Since all homeowners must insure their homes, the time will come for you to either acquire homeowners insurance or renew your policy. The insurance company may request a special inspection for your home to determine the risk of insuring it. Trident Inspection Group offers these inspections, known as home insurance inspections, that will help you keep your home safeguarded. Now, let us explore the particulars of these inspections and provide you with some valuable insights.
What Is a Home Insurance Inspection?
Insurance companies don’t always mandate inspections, but they may require one if you reside in an older home, are switching insurance providers, cannot determine the replacement value of specific components, or more than a decade has passed since your last inspection.
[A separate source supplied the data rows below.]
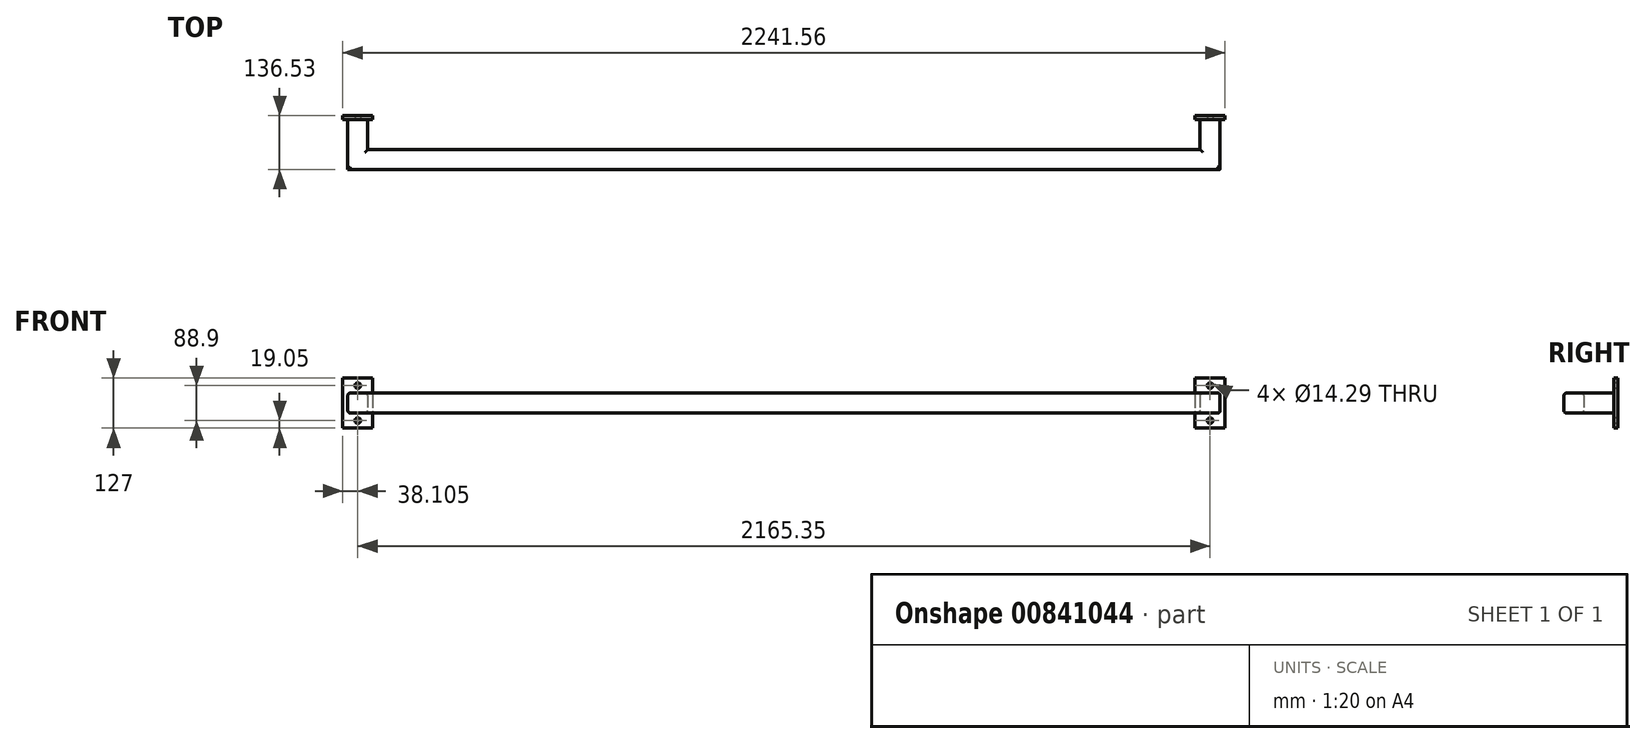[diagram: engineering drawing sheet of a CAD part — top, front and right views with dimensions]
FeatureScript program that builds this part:
annotation { "Feature Type Name" : "Feature", "Feature Type Description" : "" }
export const myFeature = defineFeature(function(context is Context, id is Id, definition is map)
    precondition{}
    {
        {
            var Q0;
            Q0=qCreatedBy(makeId("Front.planeOp"),FACE);
            var sketch = newSketch(context, id + "F0", { "sketchPlane" : qUnion([Q0])});
            skLineSegment(sketch, "E0", {"start": v(0, 665.57) * mm, "end": v(0, -639.63) * mm, "construction": true});
            skLineSegment(sketch, "E1", {"start": v(-1082.67, 0) * mm, "end": v(1082.67, 0) * mm, "construction": true});
            skLineSegment(sketch, "E2.bottom", {"start": v(-1101.72, 25.4) * mm, "end": v(-1063.62, 25.4) * mm});
            skLineSegment(sketch, "E2.top", {"start": v(-1101.72, -25.4) * mm, "end": v(-1063.62, -25.4) * mm});
            skLineSegment(sketch, "E2.left", {"start": v(-1108.07, 19.05) * mm, "end": v(-1108.07, -19.05) * mm});
            skLineSegment(sketch, "E2.right", {"start": v(-1057.27, 19.05) * mm, "end": v(-1057.27, -19.05) * mm});
            skPoint(sketch, "E2.middle", {"position": v(-1082.67, 0) * mm});
            skPoint(sketch, "E3.visualSharp", {"position": v(-1108.07, 25.4) * mm});
            skArc(sketch, "E3.filletArc", {"start": v(-1101.72, 25.4) * mm, "mid": v(-1106.22, 23.54) * mm, "end": v(-1108.07, 19.05) * mm});
            skPoint(sketch, "E4.visualSharp", {"position": v(-1057.27, 25.4) * mm});
            skArc(sketch, "E4.filletArc", {"start": v(-1057.27, 19.05) * mm, "mid": v(-1059.13, 23.54) * mm, "end": v(-1063.62, 25.4) * mm});
            skPoint(sketch, "E5.visualSharp", {"position": v(-1057.27, -25.4) * mm});
            skArc(sketch, "E5.filletArc", {"start": v(-1063.62, -25.4) * mm, "mid": v(-1059.13, -23.54) * mm, "end": v(-1057.27, -19.05) * mm});
            skPoint(sketch, "E6.visualSharp", {"position": v(-1108.07, -25.4) * mm});
            skArc(sketch, "E6.filletArc", {"start": v(-1108.07, -19.05) * mm, "mid": v(-1106.22, -23.54) * mm, "end": v(-1101.72, -25.4) * mm});
            skLineSegment(sketch, "E7.bottom", {"start": v(-1120.78, 63.5) * mm, "end": v(-1044.58, 63.5) * mm});
            skLineSegment(sketch, "E7.top", {"start": v(-1120.78, -63.5) * mm, "end": v(-1044.58, -63.5) * mm});
            skLineSegment(sketch, "E7.left", {"start": v(-1120.78, 63.5) * mm, "end": v(-1120.78, -63.5) * mm});
            skLineSegment(sketch, "E7.right", {"start": v(-1044.58, 63.5) * mm, "end": v(-1044.58, -63.5) * mm});
            skSolve(sketch);
        }
        {
            var Q0;
            Q0=makeQuery(id+"F0.imprint","IMPRINT",FACE,{"disambiguationData":[TD([[makeQuery(id+"F0.imprint","IMPRINT",EDGE,{"derivedFrom":sQuery(id+"F0.wireOp",EDGE,"E2.bottom")}),1.0]])]});
            var Q1;
            Q1=makeQuery(id+"F0.imprint","IMPRINT",FACE,{"disambiguationData":[TD([[makeQuery(id+"F0.imprint","IMPRINT",EDGE,{"derivedFrom":sQuery(id+"F0.wireOp",EDGE,"E2.bottom")}),-1.0]])]});
            extrude(context, id + "F1", {"entities" : qUnion([Q0, Q1]), "depth" : 9.52 * mm, "offsetDistance" : 25.4 * mm});
        }
        {
            var Q0;
            Q0=makeQuery(id+"F1.opExtrude","CAP_FACE",FACE,{"disambiguationData":[OSD([sQuery(id+"F0.wireOp",EDGE,"E7.bottom"),sQuery(id+"F0.wireOp",EDGE,"E7.top"),sQuery(id+"F0.wireOp",EDGE,"E7.left"),sQuery(id+"F0.wireOp",EDGE,"E7.right")])],"isStart":false});
            var sketch = newSketch(context, id + "F2", { "sketchPlane" : qUnion([Q0])});
            skLineSegment(sketch, "E8.0", {"start": v(-1101.72, 25.4) * mm, "end": v(-1063.62, 25.4) * mm, "construction": true});
            skLineSegment(sketch, "E9.0", {"start": v(-1082.67, 0) * mm, "end": v(1082.67, 0) * mm, "construction": true});
            skLineSegment(sketch, "E10", {"start": v(-1082.67, 25.4) * mm, "end": v(-1082.67, 63.5) * mm, "construction": true});
            skCircle(sketch, "E11", {"center": v(-1082.67, 44.45) * mm, "radius": 7.14 * mm});
            skCircle(sketch, "E12.MirrorC", {"center": v(-1082.67, -44.45) * mm, "radius": 7.14 * mm});
            skSolve(sketch);
        }
        {
            var Q0;
            Q0 = qSketchRegion(id + "F2", true);
            extrude(context, id + "F3", {"entities" : qUnion([Q0]), "operationType" : NewBodyOperationType.REMOVE, "oppositeDirection" : true, "depth" : 25.4 * mm, "offsetDistance" : 25.4 * mm});
        }
        {
            var Q0;
            Q0=makeQuery(id+"F1.opExtrude","SWEPT_BODY",BODY,{"disambiguationData":[OSD([sQuery(id+"F0.wireOp",EDGE,"E7.bottom"),sQuery(id+"F0.wireOp",EDGE,"E7.top"),sQuery(id+"F0.wireOp",EDGE,"E7.left"),sQuery(id+"F0.wireOp",EDGE,"E7.right")])]});
            var Q1;
            Q1=qCreatedBy(makeId("Right.planeOp"),FACE);
            mirror(context, id + "F4", {"entities" : qUnion([Q0]), "mirrorPlane" : qUnion([Q1])});
        }
        {
            var Q0;
            Q0=makeQuery(id+"F1.opExtrude","CAP_FACE",FACE,{"disambiguationData":[OSD([sQuery(id+"F0.wireOp",EDGE,"E7.bottom"),sQuery(id+"F0.wireOp",EDGE,"E7.top"),sQuery(id+"F0.wireOp",EDGE,"E7.left"),sQuery(id+"F0.wireOp",EDGE,"E7.right")])],"isStart":false});
            var sketch = newSketch(context, id + "F5", { "sketchPlane" : qUnion([Q0])});
            skLineSegment(sketch, "E13.0", {"start": v(-1101.72, 25.4) * mm, "end": v(-1063.62, 25.4) * mm});
            skArc(sketch, "E14.0", {"start": v(-1057.27, 19.05) * mm, "mid": v(-1059.13, 23.54) * mm, "end": v(-1063.62, 25.4) * mm});
            skLineSegment(sketch, "E15.0", {"start": v(-1057.27, 19.05) * mm, "end": v(-1057.27, -19.05) * mm});
            skArc(sketch, "E16.0", {"start": v(-1063.62, -25.4) * mm, "mid": v(-1059.13, -23.54) * mm, "end": v(-1057.27, -19.05) * mm});
            skLineSegment(sketch, "E17.0", {"start": v(-1101.72, -25.4) * mm, "end": v(-1063.62, -25.4) * mm});
            skPoint(sketch, "E18.0", {"position": v(-1106.22, -23.54) * mm});
            skArc(sketch, "E19.0", {"start": v(-1108.07, -19.05) * mm, "mid": v(-1106.22, -23.54) * mm, "end": v(-1101.72, -25.4) * mm});
            skLineSegment(sketch, "E20.0", {"start": v(-1108.07, 19.05) * mm, "end": v(-1108.07, -19.05) * mm});
            skArc(sketch, "E21.0", {"start": v(-1101.72, 25.4) * mm, "mid": v(-1106.22, 23.54) * mm, "end": v(-1108.07, 19.05) * mm});
            skSolve(sketch);
        }
        {
            var Q0;
            Q0=qCreatedBy(makeId("Top.planeOp"),FACE);
            var sketch = newSketch(context, id + "F6", { "sketchPlane" : qUnion([Q0])});
            skPoint(sketch, "E22.0", {"position": v(-1082.67, 0) * mm});
            skPoint(sketch, "E23.0", {"position": v(1082.67, -9.53) * mm});
            skPoint(sketch, "E24.0", {"position": v(-1082.67, -9.53) * mm});
            skLineSegment(sketch, "E25", {"start": v(-1082.67, -9.52) * mm, "end": v(-1082.67, -111.12) * mm});
            skLineSegment(sketch, "E26", {"start": v(-1082.67, -111.12) * mm, "end": v(1082.67, -111.12) * mm});
            skLineSegment(sketch, "E27", {"start": v(1082.67, -111.12) * mm, "end": v(1082.67, -9.52) * mm});
            skSolve(sketch);
        }
        {
            var Q0;
            Q0=makeQuery(id+"F5.imprint","IMPRINT",FACE,{"disambiguationData":[TD([[makeQuery(id+"F5.imprint","IMPRINT",EDGE,{"derivedFrom":sQuery(id+"F5.wireOp",EDGE,"E13.0")}),-1.0]])]});
            var Q1;
            Q1=sQuery(id+"F6.wireOp",EDGE,"E25");
            var Q2;
            Q2=sQuery(id+"F6.wireOp",EDGE,"E26");
            var Q3;
            Q3=sQuery(id+"F6.wireOp",EDGE,"E27");
            sweep(context, id + "F7", {"profiles" : qUnion([Q0]), "path" : qUnion([Q1, Q2, Q3])});
        }
    });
The home insurance inspection could be a certified inspector driving by your property to evaluate the exterior, or it might be an interior evaluation of your home. Keep in mind that these inspections are not as extensive as the comprehensive home inspections that take place during a real estate transaction but instead provide a snapshot of your property’s condition. If your home requires an insurance inspection, it will typically occur within a few weeks of the start of your policy.
How Can You Prepare for the Inspection?
The best way to prepare your home for the inspection is to check areas around your property before the inspector does and address any outstanding plumbing, electrical, and HVAC issues. You should search for evidence of a pest infestation and any water damage in your attic and basement walls and ceilings, as well as for mild and mildew. Check your roof, chimney, and gutters, clearing debris and making small repairs as necessary. Lastly, verify that all safety measures, such as smoke and carbon monoxide detectors, are operable with working batteries.
What Does a Home Insurance Inspector Look For?
The inspector will prioritize the major components of the home, including the plumbing, electrical, and HVAC, but they could check safety features as well. The inspector will search for any red flags that could result in the filing of a claim, like water damage, structural cracks, rot or decay, pest infestations, mold or mildew, or inadequate ventilation. They will assess whether your home is free of any visible signs of damage and safety risks inside and out. While the inspector is at your residence, they may also verify items that can qualify for policy discounts, such as security systems.
What Happens After the Insurance Inspection?
Initially, you will be covered under a tentative policy while your insurance provider awaits and assesses the inspection results. After your inspection, the insurance provider will determine whether they will make any changes to your policy based on the inspector’s findings. Your rate may increase based on uncovered liabilities or a steeper replacement value. On the other hand, they may lower your rate if you made any improvements like a roof replacement. While the company could choose to cancel your policy, they would likely allow you to repair the issues within a deadline first.
What Should You Do if Your Policy is Cancelled?
Before you even initiate the homeowner’s insurance process, it would be wise to address any issues with your house that could hinder your coverage. If your home insurance inspection does not result in a favorable outcome, it’s not too late to remedy the situation. You should make all of the recommended repairs and then apply for another policy. Just be sure to secure your coverage before the cancellation date to avoid a lapse in your insurance.